Insight: The interval width is driven by se = s/√n. If you quadruple n, √n doubles and the CI half-width roughly halves (holding s similar). The switch from z to t is a small-sample correction for estimating σ.
In n = 400 trials, you observe x = 92 successes. Estimate the population success probability p and compute an approximate 95% CI using the Wald method.
Compute the point estimate:
The MLE for p is p̂ = x/n = 92/400 = 0.23
Compute the estimated standard error:
For a Bernoulli proportion,
Var(p̂) = p(1−p)/n
Plug in p̂ for p:
se(p̂) ≈ √( p̂(1−p̂)/n )
= √( 0.23·0.77 / 400 )
= √( 0.1771 / 400 )
= √( 0.00044275 )
≈ 0.02105
Use z critical value for 95%:
z_{0.975} ≈ 1.96
Compute margin of error:
ME = 1.96 · 0.02105 ≈ 0.0413
Form the interval:
Lower = 0.23 − 0.0413 = 0.1887
Upper = 0.23 + 0.0413 = 0.2713
So the 95% Wald CI is approximately [0.189, 0.271].
Insight: This works well here because n is large and p̂ is not near 0 or 1. For smaller n or extreme proportions, Wald intervals can misbehave (even going below 0 or above 1), motivating better alternatives like Wilson or likelihood-based intervals.
You want a 95% CI for a mean μ with margin of error at most m = 0.5. Prior studies suggest σ ≈ 3. How large should n be (approx)?
Start from the margin of error formula (Normal approximation):
m = z_{0.975} · (σ/√n)
Solve for n:
0.5 = 1.96 · (3/√n)
⇒ 0.5 = 5.88 / √n
⇒ √n = 5.88 / 0.5 = 11.76
⇒ n = (11.76)² = 138.2976
Round up to ensure the margin of error target:
Choose n = 139 (or 140 for convenience).
Insight: Precision requirements translate into quadratic sample size growth: halving the margin of error requires roughly 4× as many samples.

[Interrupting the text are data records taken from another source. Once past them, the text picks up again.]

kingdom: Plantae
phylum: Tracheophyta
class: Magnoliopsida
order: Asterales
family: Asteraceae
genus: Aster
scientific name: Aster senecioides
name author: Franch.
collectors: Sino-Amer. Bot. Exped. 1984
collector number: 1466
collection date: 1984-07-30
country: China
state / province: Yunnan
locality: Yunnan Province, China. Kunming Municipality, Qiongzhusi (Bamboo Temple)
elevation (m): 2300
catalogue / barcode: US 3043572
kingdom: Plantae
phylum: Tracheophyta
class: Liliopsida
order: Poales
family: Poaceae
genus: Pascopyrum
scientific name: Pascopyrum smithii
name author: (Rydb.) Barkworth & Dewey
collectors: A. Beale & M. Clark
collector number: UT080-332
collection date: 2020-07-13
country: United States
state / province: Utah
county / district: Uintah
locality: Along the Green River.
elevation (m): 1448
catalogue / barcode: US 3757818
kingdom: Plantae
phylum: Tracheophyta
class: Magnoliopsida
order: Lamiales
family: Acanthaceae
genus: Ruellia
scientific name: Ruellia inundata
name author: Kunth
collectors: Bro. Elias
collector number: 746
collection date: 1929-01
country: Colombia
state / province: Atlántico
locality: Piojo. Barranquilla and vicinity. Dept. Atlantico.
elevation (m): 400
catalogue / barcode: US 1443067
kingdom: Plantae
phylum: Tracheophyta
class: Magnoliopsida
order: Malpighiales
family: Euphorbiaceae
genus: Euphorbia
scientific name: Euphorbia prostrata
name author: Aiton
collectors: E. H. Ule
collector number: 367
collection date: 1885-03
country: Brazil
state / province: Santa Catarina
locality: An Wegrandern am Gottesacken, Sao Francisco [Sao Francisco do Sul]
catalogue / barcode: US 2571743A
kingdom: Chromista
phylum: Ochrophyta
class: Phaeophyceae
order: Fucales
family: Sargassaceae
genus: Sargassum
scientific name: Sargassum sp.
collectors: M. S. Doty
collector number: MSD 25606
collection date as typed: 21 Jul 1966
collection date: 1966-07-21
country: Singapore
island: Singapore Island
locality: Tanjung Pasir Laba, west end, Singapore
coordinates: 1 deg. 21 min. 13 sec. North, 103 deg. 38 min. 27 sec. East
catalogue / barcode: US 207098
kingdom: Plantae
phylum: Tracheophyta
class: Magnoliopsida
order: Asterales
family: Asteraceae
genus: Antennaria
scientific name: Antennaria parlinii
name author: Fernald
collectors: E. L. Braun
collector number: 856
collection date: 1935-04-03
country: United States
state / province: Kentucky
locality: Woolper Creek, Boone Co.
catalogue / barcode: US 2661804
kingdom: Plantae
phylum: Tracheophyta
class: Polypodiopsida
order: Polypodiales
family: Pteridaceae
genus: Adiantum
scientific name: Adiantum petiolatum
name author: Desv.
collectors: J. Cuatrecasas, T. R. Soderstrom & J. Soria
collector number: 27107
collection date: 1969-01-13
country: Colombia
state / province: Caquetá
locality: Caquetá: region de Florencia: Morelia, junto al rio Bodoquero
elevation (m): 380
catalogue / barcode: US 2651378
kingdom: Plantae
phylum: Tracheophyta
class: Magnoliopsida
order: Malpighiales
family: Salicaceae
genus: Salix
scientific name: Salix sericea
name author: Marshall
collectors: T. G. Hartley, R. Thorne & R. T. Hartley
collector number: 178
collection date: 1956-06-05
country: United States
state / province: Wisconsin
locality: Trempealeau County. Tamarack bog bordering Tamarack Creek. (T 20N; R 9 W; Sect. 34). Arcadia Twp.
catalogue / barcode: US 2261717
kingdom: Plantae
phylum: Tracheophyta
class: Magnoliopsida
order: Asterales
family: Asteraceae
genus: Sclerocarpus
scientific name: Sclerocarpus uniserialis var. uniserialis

This is a practical consequence of the 1/√n rate from the CLT.
A (1 − α) confidence interval is a random interval procedure with coverage P(L(X) ≤ θ ≤ U(X)) = 1 − α over repeated samples.
θ is fixed (unknown); the interval is random before you see data. After computing it, the interval is fixed but the method has a long-run guarantee.
Most common CIs take the form θ̂ ± (critical value) · se(θ̂). The SE controls the basic width.
The CLT and asymptotic Normality (often for MLEs) justify many practical CIs via the pivot Z = (θ̂ − θ)/se(θ̂).
Use t critical values for mean CIs when σ is unknown (especially in small samples under Normal assumptions).
Higher confidence levels widen intervals; larger n narrows them at rate 1/√n.
Two-sided (1 − α) CIs correspond to two-sided hypothesis tests at level α: reject θ = θ₀ iff θ₀ is outside the CI.
Coverage depends on assumptions (independence, correct model, adequate sample size). Bad assumptions can lead to under-coverage (too-narrow intervals).
Interpreting a 95% CI as “there is a 95% probability that θ is in this particular interval” (that’s not the frequentist meaning).
Confusing SD with SE: SD is variability in data; SE is variability in an estimator across samples.
Using z = 1.96 automatically in small samples for means with unknown σ (should often use t with df = n − 1).
Trusting Wald intervals near boundaries (e.g., proportions near 0 or 1) or with small n, where coverage can be poor.
You have n = 25 observations with X̄ = 80 and s = 10. Assuming approximate Normality, compute a 95% CI for μ.
Hint: Use a t interval: X̄ ± t_{n−1,0.975} · s/√n with df = 24.
se = s/√n = 10/√25 = 10/5 = 2.
Critical value: t_{24,0.975} ≈ 2.064.
ME = 2.064 · 2 = 4.128.
CI = 80 ± 4.128 = [75.872, 84.128] ≈ [75.87, 84.13].
In a survey of n = 200 people, x = 30 respond “yes.” Compute an approximate 90% Wald CI for the proportion p.
Hint: p̂ = x/n. Use z_{0.95} ≈ 1.645 and se(p̂) ≈ √(p̂(1−p̂)/n).
p̂ = 30/200 = 0.15.
se ≈ √(0.15·0.85/200) = √(0.1275/200) = √(0.0006375) ≈ 0.02525.
ME = 1.645 · 0.02525 ≈ 0.0415.
90% CI ≈ 0.15 ± 0.0415 = [0.1085, 0.1915] ≈ [0.109, 0.192].
A parameter estimator θ̂ is approximately Normal with se(θ̂) = 0.8. (a) Give a 95% Wald CI in terms of θ̂. (b) What happens to the CI width if you want 99% instead?
Hint: Use θ̂ ± z·se with z_{0.975} ≈ 1.96 and z_{0.995} ≈ 2.576. Compare margins of error.
(a) 95% CI: θ̂ ± 1.96·0.8 = θ̂ ± 1.568, i.e., [θ̂ − 1.568, θ̂ + 1.568].
(b) 99% CI: θ̂ ± 2.576·0.8 = θ̂ ± 2.0608. The half-width increases from 1.568 to 2.061 (about 31% wider), because the critical value is larger.